[Study questions]
**A)** According to the Saudi education passage, how large a market does Itqan Capital consider the GCC education sector to be?
**B)** In the Saudi education passage, condense the paragraph beginning "Other innovations are afoot" into a bulleted list that keeps its main facts.
**C)** Carry on the Saudi education passage, starting after its final sentence.

[Text block]

NEW RESOURCES: Communication, creativity and critical thinking are also seen as crucial skills for today’s students. Many businesses expect young people to have excellent written and verbal skills in both English and Arabic, and yet many bright young graduates find it a challenge to communicate professionally in a business environment. One initiative aimed at improving these skills has involved translating teaching materials produced by McGraw-Hill into Arabic and adjusting these versions to provide examples and illustrations that more closely reflect Saudi society.
Other innovations are afoot to help tailor teaching materials to today’s learners. As a highly tech-savvy populace (see IT chapter), the use of apps and other online resources is seen as a key way to engage youth with learning. One example of this is the partnership between Numa Al Elmia, which works with international publishers and educational establishments in Saudi Arabia, and a Finnish firm that created a maths app called 10monkeys. The deal was struck in Riyadh in February 2014 following the International Education and Forum for Education and demonstrates the potential Saudi education businesses see for e-learning products and apps that could be utilised in schools to help teachers and policymakers transform the way subjects are taught.
PRIVATE SCHOOLS: While the authorities may be spending billions of riyals in overhauling state schools, statistics from the Central Department for Statistics and Information show that 11% of parents are opting to send their children to private facilities. Among the private sector institutions, there are a number of international schools either offering an internationally accredited syllabus or the syllabus from their home country. The National Committee for Private Education says it has had interest from investors in China and in other parts of the Gulf in its plans to establish a joint stock company called Saudi Skills that would manage investments in the sector. In a separate development Itqan Capital, a Saudi-based investment firm is planning to launch a private equity fund that will focus solely on the education sector in the GCC, a market that it values at $40bn.

[Study material]
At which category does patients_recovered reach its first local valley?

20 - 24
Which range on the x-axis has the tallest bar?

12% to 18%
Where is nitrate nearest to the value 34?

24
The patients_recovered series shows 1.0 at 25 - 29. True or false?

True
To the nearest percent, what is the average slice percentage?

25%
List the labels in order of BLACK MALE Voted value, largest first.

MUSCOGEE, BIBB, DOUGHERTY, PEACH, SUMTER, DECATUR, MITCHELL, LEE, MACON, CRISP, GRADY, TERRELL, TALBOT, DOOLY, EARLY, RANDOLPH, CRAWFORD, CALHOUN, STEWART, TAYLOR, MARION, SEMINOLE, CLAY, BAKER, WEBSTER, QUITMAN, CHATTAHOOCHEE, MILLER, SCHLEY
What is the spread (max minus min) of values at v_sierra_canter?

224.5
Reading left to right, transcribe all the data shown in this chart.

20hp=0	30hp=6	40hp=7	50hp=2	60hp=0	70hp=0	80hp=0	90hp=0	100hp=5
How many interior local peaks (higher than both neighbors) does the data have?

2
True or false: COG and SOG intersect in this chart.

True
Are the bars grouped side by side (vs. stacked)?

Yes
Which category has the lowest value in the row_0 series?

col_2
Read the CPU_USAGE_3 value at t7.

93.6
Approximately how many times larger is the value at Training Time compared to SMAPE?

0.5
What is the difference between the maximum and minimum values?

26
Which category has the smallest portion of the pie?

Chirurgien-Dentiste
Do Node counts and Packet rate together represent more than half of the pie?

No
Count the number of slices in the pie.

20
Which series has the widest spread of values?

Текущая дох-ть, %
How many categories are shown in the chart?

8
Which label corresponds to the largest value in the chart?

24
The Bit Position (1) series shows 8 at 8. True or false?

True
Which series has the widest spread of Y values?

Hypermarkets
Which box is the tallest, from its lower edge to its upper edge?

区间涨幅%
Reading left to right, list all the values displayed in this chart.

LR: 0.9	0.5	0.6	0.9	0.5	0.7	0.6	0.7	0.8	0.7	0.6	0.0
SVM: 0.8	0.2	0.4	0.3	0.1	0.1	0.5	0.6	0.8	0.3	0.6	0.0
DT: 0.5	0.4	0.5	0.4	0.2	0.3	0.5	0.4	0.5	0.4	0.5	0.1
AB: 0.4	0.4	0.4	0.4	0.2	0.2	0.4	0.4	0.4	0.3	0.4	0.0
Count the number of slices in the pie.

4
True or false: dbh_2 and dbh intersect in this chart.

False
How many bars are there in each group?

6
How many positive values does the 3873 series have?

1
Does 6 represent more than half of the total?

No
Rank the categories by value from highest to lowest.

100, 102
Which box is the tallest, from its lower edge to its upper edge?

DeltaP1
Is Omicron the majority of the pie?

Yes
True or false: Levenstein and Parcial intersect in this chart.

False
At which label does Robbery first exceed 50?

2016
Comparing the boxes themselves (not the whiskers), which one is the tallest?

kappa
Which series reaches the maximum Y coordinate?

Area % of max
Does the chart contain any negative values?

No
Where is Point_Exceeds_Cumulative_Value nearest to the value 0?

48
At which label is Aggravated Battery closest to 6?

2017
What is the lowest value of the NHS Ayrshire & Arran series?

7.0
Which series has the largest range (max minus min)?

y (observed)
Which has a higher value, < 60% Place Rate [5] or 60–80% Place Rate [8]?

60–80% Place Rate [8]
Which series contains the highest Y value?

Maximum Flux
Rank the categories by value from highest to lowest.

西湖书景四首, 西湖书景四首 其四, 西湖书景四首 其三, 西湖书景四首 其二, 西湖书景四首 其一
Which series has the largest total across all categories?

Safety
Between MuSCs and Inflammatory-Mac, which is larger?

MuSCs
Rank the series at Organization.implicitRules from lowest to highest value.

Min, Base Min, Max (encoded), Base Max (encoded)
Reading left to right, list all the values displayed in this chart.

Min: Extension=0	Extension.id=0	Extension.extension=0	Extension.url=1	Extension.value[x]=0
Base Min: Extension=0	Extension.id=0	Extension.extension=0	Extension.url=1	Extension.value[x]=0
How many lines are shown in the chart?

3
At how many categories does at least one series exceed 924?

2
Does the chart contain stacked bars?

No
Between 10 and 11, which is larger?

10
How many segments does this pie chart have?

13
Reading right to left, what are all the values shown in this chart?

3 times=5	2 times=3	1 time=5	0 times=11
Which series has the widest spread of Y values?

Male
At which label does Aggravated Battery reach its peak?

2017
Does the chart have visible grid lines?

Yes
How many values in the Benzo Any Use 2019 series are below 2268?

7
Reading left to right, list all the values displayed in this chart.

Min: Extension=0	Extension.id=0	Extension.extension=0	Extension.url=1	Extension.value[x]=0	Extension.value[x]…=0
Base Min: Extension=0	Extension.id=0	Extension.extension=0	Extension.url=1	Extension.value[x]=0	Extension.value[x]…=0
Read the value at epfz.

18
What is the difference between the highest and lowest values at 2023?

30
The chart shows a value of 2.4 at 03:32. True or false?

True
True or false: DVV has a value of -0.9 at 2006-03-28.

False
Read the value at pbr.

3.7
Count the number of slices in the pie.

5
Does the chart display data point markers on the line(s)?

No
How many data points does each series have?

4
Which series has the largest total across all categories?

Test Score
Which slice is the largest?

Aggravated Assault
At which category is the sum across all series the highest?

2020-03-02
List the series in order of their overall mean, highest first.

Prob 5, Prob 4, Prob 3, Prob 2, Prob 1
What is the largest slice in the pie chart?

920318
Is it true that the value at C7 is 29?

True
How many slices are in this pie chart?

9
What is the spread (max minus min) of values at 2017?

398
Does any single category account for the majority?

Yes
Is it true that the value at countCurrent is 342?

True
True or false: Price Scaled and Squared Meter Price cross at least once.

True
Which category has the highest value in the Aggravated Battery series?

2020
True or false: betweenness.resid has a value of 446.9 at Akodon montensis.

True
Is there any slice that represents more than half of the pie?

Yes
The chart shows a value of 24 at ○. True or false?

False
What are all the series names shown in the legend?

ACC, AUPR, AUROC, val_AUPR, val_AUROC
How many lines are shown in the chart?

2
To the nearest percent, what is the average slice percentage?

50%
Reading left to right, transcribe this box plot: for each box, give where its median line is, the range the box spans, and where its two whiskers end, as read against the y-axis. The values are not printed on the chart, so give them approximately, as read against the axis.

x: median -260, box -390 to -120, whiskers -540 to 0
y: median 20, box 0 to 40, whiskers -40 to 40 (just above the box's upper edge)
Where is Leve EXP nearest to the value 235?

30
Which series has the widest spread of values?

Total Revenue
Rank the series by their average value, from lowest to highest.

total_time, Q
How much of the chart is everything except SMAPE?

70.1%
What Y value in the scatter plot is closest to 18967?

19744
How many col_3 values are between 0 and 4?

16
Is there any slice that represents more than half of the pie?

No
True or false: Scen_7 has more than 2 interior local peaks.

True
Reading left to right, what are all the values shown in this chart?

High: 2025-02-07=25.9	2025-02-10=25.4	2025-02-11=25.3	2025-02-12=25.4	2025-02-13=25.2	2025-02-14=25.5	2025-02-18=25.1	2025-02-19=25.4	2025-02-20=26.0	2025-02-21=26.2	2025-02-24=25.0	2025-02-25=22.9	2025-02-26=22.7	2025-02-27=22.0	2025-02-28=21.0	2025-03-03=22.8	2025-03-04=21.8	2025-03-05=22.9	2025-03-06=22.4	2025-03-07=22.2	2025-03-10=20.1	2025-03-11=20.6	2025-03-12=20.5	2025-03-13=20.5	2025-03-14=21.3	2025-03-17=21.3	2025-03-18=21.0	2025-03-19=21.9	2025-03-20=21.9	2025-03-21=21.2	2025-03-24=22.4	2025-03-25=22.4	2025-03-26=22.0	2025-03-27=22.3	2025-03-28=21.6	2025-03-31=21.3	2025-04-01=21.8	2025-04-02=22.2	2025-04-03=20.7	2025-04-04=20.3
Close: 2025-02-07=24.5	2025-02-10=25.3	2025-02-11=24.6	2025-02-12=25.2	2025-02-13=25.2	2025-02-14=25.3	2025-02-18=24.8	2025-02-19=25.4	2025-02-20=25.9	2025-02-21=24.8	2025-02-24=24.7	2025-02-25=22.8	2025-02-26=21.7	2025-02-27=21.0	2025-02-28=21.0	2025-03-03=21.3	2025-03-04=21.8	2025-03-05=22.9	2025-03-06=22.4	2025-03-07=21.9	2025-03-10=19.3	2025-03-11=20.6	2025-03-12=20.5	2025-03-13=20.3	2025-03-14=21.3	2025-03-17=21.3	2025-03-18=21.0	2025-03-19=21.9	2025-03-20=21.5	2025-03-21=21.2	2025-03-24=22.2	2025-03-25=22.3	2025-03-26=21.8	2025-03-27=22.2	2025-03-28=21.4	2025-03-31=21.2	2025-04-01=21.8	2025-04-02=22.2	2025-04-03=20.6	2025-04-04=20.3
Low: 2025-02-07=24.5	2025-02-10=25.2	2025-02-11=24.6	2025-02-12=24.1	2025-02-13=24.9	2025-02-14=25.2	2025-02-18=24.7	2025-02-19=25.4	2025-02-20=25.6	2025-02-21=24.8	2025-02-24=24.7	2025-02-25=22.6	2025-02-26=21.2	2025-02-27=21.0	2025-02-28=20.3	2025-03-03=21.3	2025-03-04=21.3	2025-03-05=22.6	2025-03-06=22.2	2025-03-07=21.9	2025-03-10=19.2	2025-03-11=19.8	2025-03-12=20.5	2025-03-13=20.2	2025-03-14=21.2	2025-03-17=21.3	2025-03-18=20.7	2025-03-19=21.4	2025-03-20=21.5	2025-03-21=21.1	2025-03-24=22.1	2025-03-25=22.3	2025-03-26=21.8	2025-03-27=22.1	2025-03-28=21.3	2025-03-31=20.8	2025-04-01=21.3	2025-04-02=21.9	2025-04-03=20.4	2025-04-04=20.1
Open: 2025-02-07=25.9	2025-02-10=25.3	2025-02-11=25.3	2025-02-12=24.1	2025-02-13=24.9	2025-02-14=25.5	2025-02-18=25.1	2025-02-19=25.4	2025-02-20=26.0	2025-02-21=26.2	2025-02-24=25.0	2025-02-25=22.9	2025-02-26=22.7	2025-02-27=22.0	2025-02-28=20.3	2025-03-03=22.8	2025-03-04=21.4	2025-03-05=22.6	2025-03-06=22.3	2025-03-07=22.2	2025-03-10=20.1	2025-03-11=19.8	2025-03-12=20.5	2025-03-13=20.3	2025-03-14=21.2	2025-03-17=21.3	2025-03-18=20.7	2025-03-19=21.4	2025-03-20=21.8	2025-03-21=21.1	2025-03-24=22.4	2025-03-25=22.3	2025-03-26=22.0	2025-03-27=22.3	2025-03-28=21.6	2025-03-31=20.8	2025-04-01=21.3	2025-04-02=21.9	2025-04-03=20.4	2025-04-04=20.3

[Responses for each task]
**A)** Itqan Capital values the GCC education market at $40bn.

**B)**
- Further innovations aim to tailor teaching materials to today's learners.
- Because the population is highly tech-savvy, apps and other online resources are seen as a key way to engage youth with learning.
- In one example, Numa Al Elmia, which works with international publishers and educational establishments in Saudi Arabia, partnered with the Finnish firm that created the math app 10monkeys.
- The deal was struck in Riyadh in February 2014, following the International Education and Forum for Education.
- It shows the potential Saudi education businesses see for e-learning products and apps that schools could use to help teachers and policymakers transform how subjects are taught.

**C)**
CAMPUS CONSTRUCTION: At the tertiary level, Saudi Arabia is making major investments in the facilities of its universities. The national budget statement revealed plans for rehabilitation of women’s colleges and the construction of eight new college buildings at universities. One of these projects alone is worth SR3bn ($799.8m). Jazan University is constructing four medical colleges, a college of business administration and more than a dozen smaller buildings. In addition to bricks and mortar improvements, Saudi universities have embarked on twinning programmes with international universities to bolster their global recognition. Although partnerships at this level may be focused on staff exchanges, there are also opportunities for collaborations on research and development.
Saudi Arabia is the biggest education market in the Gulf and its current focus on transforming the Kingdom into a knowledge-based economy ensures education remains as a high priority in the government’s spending plans. State-owned companies and agencies are thus geared up to form PPPs with education businesses that can add value and expertise to the sector.